6. Create a plan for personal and professional growth for you and your employees
It’s great to have a business that has customers who keep the numbers coming in. However, having the same level of skills and experience years after setting up your business means that you haven’t grown, and what you know may not be as relevant as you think. Clients who have multi-million dollar companies and refuse to invest in professional development and training don’t realize that this seriously hurts their business. I’ve found that when working with these types of clients, you can’t serve them better because they don’t understand the importance or value of what you do for them and what you propose to them. Plus, they are the same ones who wonder why their customers are no longer satisfied with them after years of loyalty.

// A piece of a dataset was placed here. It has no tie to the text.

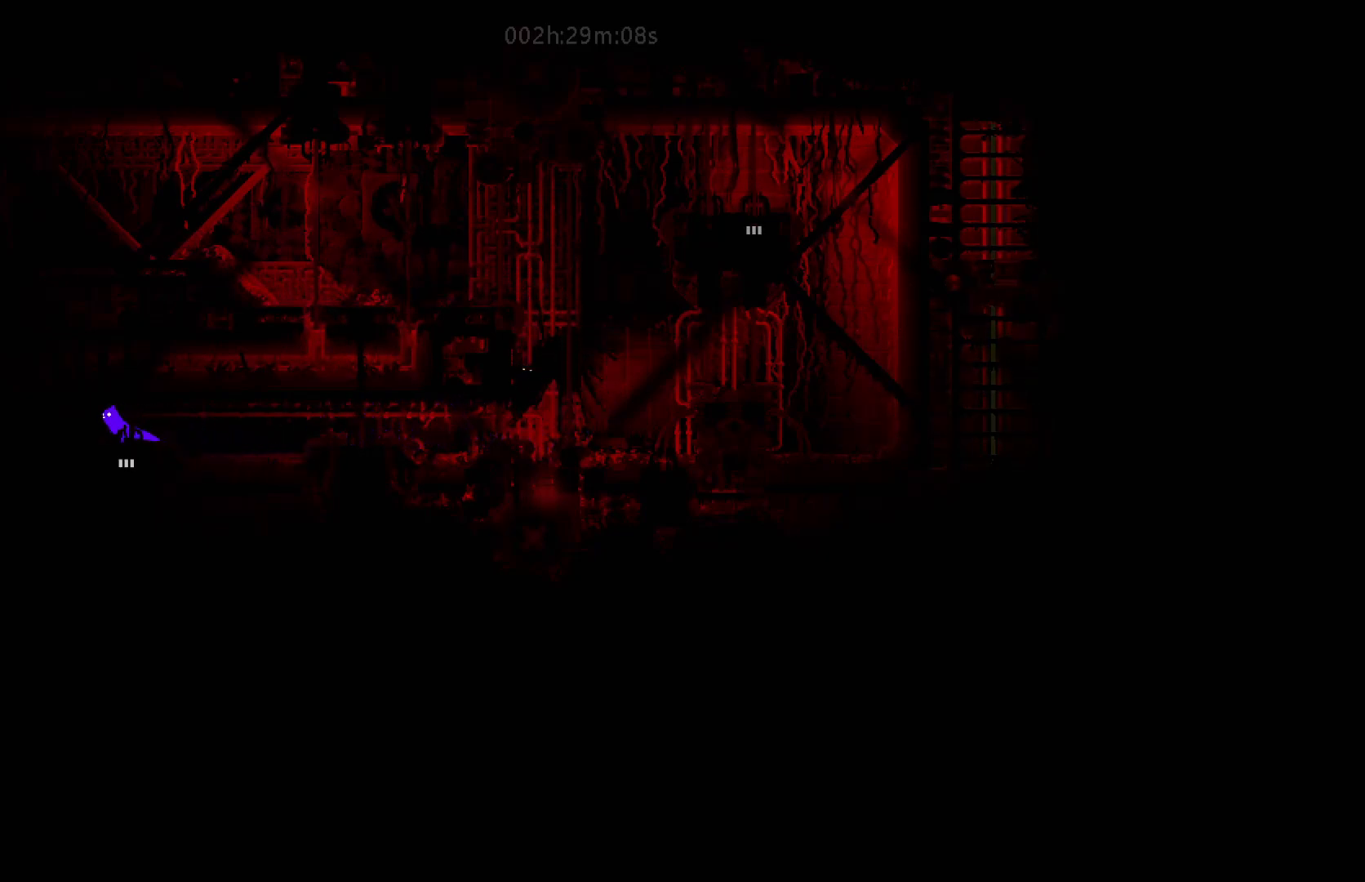
{"keys": ["left"], "mouse_move": "left", "events": [[83, "j", "down"], [250, "j", "up"]]}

7. Have a written succession plan
Favorite neighborhood cornerstones, especially those that have served several generations closed, unexpectedly leave a void that often cannot be filled. Common reasons are that it was a family business and no one wanted to work in it; Business partners who disagree; The owners who started it as a married couple have divorced. The list goes on, however, planning these things would keep the business and functioning as it should be regardless of personal matters.
I understand that work and life can be unpredictable because I have not worked on any similar project. However, we must be prepared and plan as best we can to meet the common challenges in our respective fields. I’ve also learned that seeking feedback from other entrepreneurs carries significant risks. I am a member of a group of online restaurant professionals where people ask questions to other professionals in the field; I rarely see sound advice being shared, and more often than not it’s dismissed. I see it as receiving relationship information from someone who is not familiar with the details of your life. Don’t listen to everyone’s advice.
I don’t think culinary school prepares you for a culinary entrepreneurship. I learned more about the food industry while working in this industry. Study your business more than you study anyone else, and for me that is the key to success.